Eliminating the extraordinary measures wouldn’t change the unpleasant brinksmanship of the debt limit. It would merely shift the focus from the day extraordinary measures are exhausted to the day we first hit the debt limit. In return, it would increase the transparency of our goofy budget process and would rid us of the embarrassingly casual use of fiscal gimmicks.

That’s a trade worth considering. But the gains must be balanced against some caveats.

First, the extraordinary measures might be providing some fiscal buffer that remains unused, even now. For example, the Bipartisan Policy Center recently noted that an aggressive reading of the law might allow the Treasury Secretary to squeeze a bit more money out of one measure, known as the debt issuance suspension period. As BPC explains, that would be a dubious maneuver, but it would be better than default. So perhaps we could be giving up a bit of flexibility.

Second, eliminating the extraordinary measures would reduce the time the next debt limit increase will last.

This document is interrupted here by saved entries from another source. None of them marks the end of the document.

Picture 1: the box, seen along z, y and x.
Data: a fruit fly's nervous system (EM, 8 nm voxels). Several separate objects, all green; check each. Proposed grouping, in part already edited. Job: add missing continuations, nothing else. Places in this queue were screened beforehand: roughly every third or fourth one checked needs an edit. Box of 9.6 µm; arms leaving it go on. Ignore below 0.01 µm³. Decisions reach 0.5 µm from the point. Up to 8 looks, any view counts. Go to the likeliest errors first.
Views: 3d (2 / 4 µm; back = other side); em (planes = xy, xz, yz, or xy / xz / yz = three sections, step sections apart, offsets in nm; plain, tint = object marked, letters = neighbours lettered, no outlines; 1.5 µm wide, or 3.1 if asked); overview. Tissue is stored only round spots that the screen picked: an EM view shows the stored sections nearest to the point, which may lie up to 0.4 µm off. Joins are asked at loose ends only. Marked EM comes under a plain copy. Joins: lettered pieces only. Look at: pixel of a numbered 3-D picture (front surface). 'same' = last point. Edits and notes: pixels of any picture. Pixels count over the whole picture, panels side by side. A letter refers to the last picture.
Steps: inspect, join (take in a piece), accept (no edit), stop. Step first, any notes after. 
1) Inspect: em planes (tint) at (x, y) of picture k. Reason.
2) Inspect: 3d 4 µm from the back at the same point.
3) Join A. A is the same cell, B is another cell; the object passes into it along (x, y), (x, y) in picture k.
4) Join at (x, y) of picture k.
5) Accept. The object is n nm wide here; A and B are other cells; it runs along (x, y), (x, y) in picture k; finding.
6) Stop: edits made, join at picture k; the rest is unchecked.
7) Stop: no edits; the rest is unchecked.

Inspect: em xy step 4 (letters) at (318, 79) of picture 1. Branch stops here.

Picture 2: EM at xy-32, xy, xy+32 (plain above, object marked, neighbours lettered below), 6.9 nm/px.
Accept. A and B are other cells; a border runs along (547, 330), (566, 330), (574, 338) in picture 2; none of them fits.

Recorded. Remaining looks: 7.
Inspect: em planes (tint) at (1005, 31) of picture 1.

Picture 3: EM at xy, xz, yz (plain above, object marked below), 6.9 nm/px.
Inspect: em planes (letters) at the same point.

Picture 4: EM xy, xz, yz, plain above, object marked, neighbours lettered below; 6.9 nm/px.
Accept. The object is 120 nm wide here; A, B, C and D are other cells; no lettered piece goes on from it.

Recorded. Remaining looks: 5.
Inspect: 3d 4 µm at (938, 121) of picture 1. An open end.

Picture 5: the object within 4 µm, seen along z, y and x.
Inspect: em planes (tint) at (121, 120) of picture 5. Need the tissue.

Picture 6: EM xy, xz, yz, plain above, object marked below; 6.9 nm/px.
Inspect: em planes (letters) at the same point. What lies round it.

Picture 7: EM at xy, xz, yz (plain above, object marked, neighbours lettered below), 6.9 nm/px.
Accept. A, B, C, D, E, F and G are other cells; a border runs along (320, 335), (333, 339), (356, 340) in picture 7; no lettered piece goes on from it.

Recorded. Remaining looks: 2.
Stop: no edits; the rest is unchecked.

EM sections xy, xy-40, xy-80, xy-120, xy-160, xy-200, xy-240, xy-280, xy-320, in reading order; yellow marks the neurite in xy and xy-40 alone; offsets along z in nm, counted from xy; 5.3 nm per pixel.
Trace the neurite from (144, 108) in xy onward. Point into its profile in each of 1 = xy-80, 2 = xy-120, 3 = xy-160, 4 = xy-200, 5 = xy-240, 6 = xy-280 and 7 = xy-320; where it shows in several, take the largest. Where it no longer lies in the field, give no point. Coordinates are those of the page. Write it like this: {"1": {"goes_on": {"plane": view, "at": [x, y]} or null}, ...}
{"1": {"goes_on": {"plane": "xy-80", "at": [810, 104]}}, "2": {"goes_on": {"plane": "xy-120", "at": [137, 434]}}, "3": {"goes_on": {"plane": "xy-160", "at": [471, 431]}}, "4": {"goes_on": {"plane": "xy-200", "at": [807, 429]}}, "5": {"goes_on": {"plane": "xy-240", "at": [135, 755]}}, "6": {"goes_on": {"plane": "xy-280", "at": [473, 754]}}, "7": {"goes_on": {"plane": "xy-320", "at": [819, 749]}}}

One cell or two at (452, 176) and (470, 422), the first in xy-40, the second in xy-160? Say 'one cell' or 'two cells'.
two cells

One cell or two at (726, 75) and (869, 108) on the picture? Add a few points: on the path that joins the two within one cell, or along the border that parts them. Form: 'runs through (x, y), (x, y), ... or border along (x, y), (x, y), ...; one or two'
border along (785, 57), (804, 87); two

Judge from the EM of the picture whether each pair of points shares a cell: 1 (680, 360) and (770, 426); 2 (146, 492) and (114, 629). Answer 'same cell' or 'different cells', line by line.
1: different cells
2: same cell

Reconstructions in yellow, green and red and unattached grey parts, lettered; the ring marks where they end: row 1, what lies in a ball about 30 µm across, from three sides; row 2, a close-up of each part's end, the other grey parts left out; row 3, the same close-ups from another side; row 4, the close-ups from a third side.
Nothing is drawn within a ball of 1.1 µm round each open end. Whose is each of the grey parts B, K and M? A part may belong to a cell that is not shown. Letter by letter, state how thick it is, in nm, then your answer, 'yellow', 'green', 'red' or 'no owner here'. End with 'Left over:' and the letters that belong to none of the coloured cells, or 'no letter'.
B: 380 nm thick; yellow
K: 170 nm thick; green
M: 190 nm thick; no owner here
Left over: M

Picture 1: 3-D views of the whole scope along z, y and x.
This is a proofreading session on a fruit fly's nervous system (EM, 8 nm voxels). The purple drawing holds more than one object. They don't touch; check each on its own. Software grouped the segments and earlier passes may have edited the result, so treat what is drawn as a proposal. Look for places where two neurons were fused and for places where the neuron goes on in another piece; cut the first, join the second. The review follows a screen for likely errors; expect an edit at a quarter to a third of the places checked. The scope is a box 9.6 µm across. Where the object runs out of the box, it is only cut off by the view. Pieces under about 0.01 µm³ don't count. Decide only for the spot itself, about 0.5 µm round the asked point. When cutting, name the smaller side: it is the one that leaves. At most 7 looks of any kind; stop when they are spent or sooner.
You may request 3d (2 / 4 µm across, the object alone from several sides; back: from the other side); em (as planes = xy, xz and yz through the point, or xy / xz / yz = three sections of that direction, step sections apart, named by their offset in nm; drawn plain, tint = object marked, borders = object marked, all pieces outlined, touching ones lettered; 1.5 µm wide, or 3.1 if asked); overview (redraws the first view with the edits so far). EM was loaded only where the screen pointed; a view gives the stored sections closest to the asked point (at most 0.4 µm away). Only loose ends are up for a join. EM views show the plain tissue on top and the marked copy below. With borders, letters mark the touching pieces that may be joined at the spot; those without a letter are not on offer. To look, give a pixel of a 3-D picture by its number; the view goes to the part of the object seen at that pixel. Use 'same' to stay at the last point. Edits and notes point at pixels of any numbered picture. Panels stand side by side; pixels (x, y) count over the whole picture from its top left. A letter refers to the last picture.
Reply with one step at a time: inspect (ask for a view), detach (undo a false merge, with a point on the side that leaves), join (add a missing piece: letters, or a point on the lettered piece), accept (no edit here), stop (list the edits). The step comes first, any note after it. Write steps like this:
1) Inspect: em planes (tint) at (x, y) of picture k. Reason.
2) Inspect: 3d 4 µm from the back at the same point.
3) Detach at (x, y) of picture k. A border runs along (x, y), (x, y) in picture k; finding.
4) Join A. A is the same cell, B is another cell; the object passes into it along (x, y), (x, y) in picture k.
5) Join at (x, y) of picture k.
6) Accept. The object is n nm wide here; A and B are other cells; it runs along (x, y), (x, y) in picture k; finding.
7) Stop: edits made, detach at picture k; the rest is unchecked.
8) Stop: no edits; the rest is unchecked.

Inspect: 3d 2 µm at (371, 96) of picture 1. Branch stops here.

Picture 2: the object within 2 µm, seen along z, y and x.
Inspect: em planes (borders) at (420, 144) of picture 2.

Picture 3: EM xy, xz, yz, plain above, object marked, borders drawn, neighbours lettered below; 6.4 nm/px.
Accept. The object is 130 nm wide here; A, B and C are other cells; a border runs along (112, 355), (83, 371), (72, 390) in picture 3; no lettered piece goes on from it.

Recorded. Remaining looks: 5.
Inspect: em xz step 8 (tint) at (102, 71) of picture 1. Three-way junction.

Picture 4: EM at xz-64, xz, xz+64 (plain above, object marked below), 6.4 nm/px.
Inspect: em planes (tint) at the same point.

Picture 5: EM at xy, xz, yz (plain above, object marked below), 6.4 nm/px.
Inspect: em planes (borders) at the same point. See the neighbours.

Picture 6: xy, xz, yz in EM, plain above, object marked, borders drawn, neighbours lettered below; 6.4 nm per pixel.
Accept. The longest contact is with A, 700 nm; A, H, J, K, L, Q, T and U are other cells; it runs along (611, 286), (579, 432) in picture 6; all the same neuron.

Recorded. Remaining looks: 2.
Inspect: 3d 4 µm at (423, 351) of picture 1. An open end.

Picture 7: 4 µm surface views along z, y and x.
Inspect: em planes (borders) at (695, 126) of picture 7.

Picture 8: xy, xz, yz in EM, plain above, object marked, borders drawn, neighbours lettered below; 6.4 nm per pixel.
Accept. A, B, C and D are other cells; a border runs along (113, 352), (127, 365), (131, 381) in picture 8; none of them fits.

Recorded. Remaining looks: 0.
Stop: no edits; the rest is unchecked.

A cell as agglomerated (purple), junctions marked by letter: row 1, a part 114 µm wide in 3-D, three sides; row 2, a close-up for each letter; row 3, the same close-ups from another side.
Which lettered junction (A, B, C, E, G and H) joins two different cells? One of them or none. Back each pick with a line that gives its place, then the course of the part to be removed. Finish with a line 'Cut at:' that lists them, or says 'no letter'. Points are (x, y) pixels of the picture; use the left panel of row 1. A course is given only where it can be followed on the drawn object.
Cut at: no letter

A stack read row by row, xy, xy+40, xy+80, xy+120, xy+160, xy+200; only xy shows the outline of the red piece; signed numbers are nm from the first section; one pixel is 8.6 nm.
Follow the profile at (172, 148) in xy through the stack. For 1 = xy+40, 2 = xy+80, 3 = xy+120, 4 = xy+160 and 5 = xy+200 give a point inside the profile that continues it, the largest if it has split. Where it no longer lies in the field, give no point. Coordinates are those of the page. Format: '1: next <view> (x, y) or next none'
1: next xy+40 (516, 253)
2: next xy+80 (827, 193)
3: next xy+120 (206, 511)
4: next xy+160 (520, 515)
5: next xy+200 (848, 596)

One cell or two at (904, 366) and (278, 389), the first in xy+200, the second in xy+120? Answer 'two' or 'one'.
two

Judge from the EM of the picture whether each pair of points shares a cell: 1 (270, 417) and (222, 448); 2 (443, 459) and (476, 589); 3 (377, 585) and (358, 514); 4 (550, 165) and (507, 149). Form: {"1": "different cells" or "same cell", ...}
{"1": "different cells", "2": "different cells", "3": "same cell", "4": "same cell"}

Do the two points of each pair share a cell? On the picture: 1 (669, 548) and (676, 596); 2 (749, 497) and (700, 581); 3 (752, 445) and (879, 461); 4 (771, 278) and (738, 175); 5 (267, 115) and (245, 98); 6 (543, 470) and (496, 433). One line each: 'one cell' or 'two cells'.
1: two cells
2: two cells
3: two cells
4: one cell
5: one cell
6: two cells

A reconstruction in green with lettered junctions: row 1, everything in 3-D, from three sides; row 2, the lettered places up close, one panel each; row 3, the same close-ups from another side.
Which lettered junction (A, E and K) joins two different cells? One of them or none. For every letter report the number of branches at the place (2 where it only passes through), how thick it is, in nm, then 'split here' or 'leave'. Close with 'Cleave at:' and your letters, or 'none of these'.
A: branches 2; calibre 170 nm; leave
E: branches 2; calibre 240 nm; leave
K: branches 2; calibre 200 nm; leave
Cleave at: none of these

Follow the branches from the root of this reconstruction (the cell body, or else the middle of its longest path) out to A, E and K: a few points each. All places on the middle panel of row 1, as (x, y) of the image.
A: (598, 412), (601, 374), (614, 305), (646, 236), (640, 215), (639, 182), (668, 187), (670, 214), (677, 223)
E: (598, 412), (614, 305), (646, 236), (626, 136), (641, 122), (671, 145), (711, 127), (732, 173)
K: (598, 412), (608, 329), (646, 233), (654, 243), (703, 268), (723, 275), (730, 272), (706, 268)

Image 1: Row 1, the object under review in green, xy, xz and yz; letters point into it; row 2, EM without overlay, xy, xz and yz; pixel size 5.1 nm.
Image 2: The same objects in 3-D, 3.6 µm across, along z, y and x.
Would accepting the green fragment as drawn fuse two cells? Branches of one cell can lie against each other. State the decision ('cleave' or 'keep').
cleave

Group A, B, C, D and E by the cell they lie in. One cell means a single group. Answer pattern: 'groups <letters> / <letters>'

Early this year, Congress raised the debt limit through May 18, but the extraordinary measures got us well into October. Without those measures, a similar increase now, perhaps to November 22, would come with no extra buffer. That’s a plus for transparency, but a minus if you want to avoid the debt limit as long as possible.

Third, for the same reason, eliminating the extraordinary measures would make it easier for Congress to time when the debt limit comes to a head. That could be a plus or a minus depending on your view of congressional intentions.

Finally, our political system might need several months of a blinking “empty” light to get people ready to act. My sense is that most people are now inured to the flashing and don’t even realize we hit the debt limit months ago. But maybe the flashing still serves some purpose.

In short, the idea of eliminating the extraordinary measures is an interesting addition to the debt limit debate. Those measures provide much less flexibility than they used to. As with star ballplayers, there is some logic to retiring extraordinary measures once they’ve become merely ordinary. But the idea requires more tire-kicking to determine how any costs stack up against the benefits of a clearer, less gimmicky budget process.